**Your task**
Using the data below, return every line that holds the word "offer".

Rendered images with source text
################

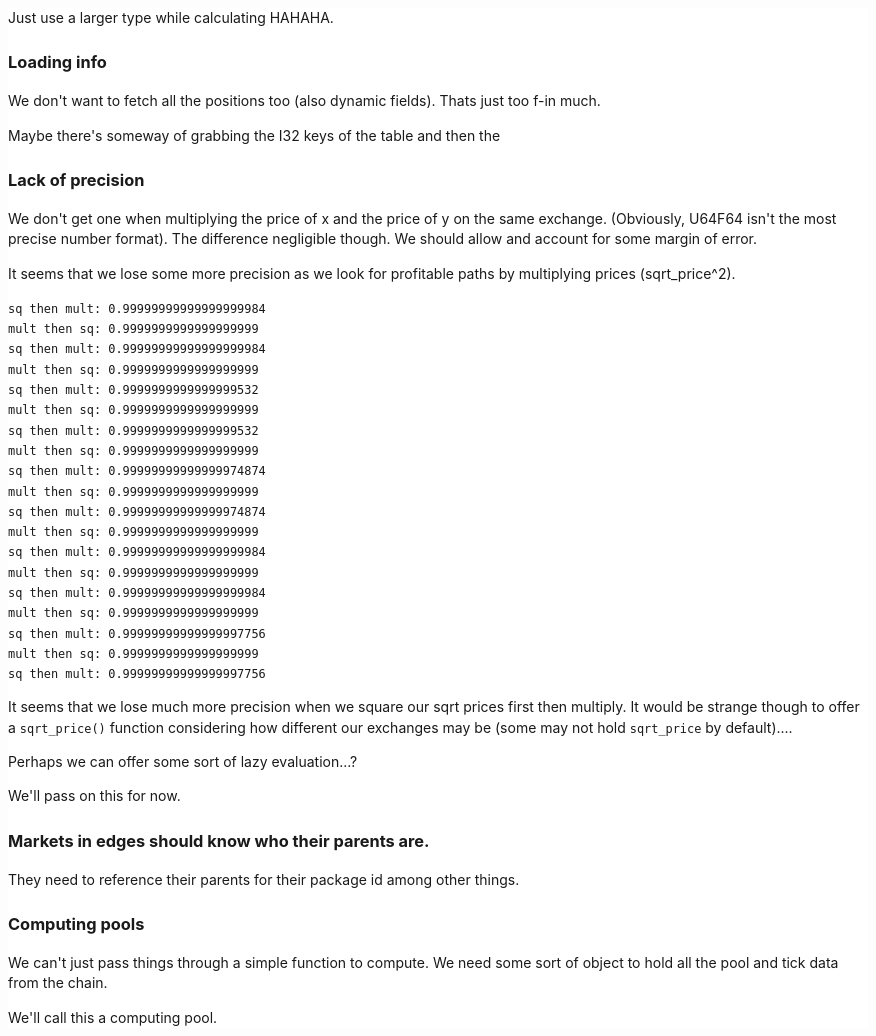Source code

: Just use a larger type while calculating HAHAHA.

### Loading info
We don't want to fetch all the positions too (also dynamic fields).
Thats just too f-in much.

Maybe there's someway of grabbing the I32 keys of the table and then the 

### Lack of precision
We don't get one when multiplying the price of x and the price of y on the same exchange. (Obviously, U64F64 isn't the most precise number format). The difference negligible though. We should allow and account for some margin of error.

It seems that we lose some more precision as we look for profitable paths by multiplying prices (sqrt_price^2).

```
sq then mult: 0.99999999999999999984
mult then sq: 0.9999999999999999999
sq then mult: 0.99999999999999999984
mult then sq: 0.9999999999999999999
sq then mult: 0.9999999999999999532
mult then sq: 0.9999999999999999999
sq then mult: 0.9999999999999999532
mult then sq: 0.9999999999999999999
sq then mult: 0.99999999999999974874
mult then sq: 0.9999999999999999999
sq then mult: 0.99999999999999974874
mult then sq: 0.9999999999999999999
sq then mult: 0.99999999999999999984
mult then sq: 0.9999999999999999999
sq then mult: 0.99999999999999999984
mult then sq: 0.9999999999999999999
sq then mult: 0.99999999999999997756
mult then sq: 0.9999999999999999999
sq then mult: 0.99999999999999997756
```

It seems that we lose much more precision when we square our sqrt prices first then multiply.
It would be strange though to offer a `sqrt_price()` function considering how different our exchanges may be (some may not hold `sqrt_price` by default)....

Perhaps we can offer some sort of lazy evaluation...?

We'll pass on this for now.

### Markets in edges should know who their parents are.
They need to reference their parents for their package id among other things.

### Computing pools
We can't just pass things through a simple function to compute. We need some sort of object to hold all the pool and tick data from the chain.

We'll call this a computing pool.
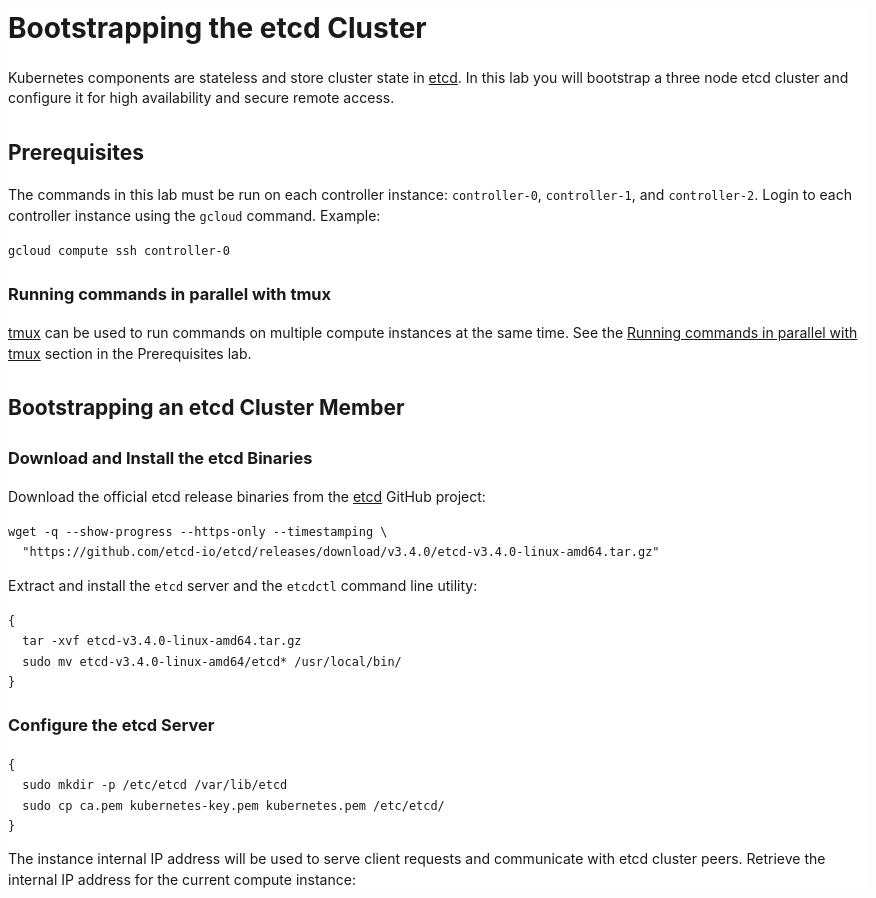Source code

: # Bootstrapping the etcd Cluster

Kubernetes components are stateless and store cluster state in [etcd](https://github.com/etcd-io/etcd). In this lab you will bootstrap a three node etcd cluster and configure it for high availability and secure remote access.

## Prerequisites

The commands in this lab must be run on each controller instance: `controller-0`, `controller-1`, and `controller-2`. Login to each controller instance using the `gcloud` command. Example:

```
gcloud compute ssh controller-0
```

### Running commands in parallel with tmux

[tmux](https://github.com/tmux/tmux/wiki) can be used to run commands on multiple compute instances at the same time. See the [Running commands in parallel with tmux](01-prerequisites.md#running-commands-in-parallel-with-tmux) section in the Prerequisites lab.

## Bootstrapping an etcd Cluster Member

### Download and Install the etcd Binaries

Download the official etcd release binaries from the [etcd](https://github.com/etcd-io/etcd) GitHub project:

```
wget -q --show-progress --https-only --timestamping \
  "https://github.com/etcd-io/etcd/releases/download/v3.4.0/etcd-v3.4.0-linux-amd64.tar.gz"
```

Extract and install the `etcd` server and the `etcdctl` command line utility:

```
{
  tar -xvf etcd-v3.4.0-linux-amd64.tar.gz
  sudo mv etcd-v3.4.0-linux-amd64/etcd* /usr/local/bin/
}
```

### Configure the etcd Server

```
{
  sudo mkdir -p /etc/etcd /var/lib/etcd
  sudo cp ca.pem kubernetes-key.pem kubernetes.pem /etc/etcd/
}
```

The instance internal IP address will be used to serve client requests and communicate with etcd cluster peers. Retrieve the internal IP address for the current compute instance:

################

**Answer section**
It would be strange though to offer a `sqrt_price()` function considering how different our exchanges may be (some may not hold `sqrt_price` by default)....
Perhaps we can offer some sort of lazy evaluation...?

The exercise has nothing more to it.